Stafford flooding ‘deja vu’

By Andrew Ashton

The man at the centre of flood concerns in Stafford has credited a small concrete breakwater built by a former resident 30 years ago for saving his house, and possibly his life.

Rob Wanrooy, who was this week told he would have to stump up the cash to pay for flood protection from nearby Waimea Creek, yesterday came face to face with the man who he said was responsible for minimising the damage to his home during recent flooding. Jules Dervaes, a former Stafford beekeeper, experienced similar problems to Mr Wanrooy when he lived in the same property in the early-1970s. Before moving back to live in his native Pasadena, in California, in 1974, he built the breakwater to protect the property from flooding. Mr Dervaes was back in New Zealand this week with his family to show a film about urban organic farming at a Palmerston North film festival, and when a friend sent him the recent Guardian picture of Rob Wanrooy he said he felt “a serious case of deja vu”.

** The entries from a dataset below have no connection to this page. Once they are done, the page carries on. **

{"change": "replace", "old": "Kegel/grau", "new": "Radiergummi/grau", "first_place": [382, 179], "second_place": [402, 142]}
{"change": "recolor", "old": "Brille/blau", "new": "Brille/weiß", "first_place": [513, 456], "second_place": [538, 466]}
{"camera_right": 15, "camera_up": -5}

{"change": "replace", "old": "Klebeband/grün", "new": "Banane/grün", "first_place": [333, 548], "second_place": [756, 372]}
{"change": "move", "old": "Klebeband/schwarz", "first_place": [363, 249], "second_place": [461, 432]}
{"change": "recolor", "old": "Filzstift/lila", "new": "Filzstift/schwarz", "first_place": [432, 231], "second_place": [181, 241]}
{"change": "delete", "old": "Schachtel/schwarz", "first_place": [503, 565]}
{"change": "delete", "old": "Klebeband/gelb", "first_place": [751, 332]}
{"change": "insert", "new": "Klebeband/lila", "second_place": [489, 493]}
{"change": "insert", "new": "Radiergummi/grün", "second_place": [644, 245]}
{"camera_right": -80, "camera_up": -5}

“Before I moved back to the States we were flooded twice in two years. It was amazing seeing that picture, I was in the exact same situation as Rob 35 years ago. The creek burst in exactly the same place and the water took the same identical path then as it did now,” Mr Dervaes said yesterday.
“At first we managed to build a barrier with a bulldozer but the water got so high it eventually just blew wide open, so then I started to build a concrete wall as I knew where the water was coming from and I hoped the wall would take the water to the road.”

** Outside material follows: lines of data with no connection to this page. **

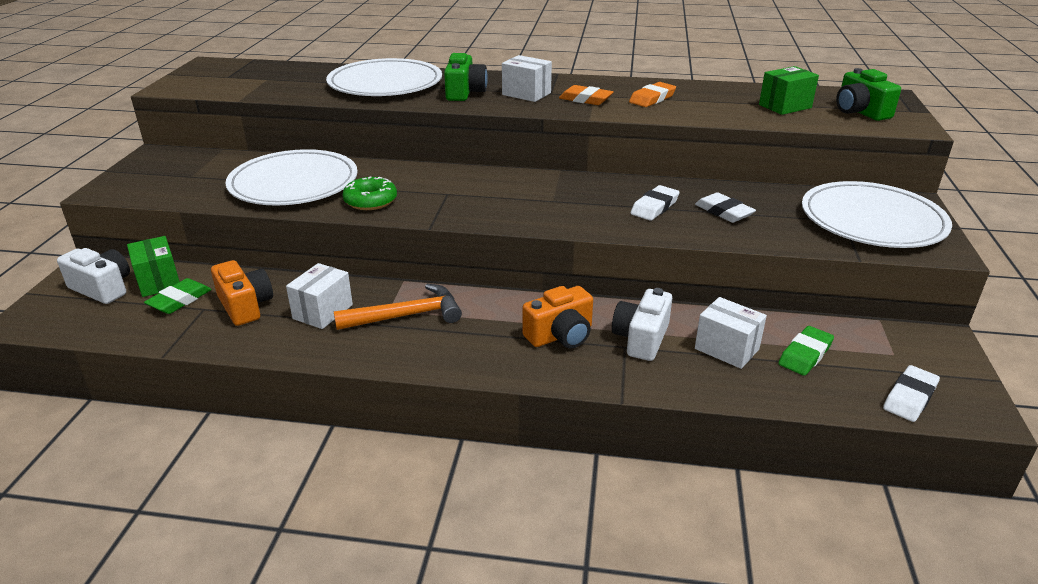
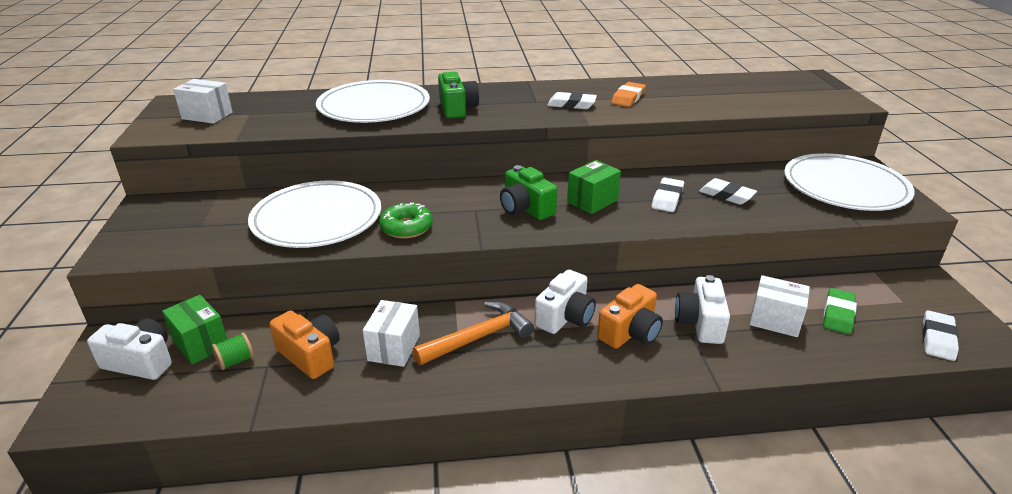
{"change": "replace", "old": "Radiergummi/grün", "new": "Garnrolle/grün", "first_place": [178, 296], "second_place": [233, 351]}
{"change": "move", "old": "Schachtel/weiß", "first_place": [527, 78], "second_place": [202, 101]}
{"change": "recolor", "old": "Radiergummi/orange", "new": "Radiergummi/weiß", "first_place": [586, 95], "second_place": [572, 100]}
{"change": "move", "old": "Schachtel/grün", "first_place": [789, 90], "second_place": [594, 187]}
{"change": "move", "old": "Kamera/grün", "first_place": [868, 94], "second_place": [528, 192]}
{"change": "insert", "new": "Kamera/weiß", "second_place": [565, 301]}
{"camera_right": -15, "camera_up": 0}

Mr Wanrooy said without the breakwater his house would certainly not have survived the recent flood.
“It is possible that it may even have saved my life.”
He said he felt it was up to the regional and district councils to pay for flood defence, rather than leaving it to individual homeowners.
“It doesn’t make sense that they can pay thousands to drop 1080 but they can’t pay to fix a leaky creek.”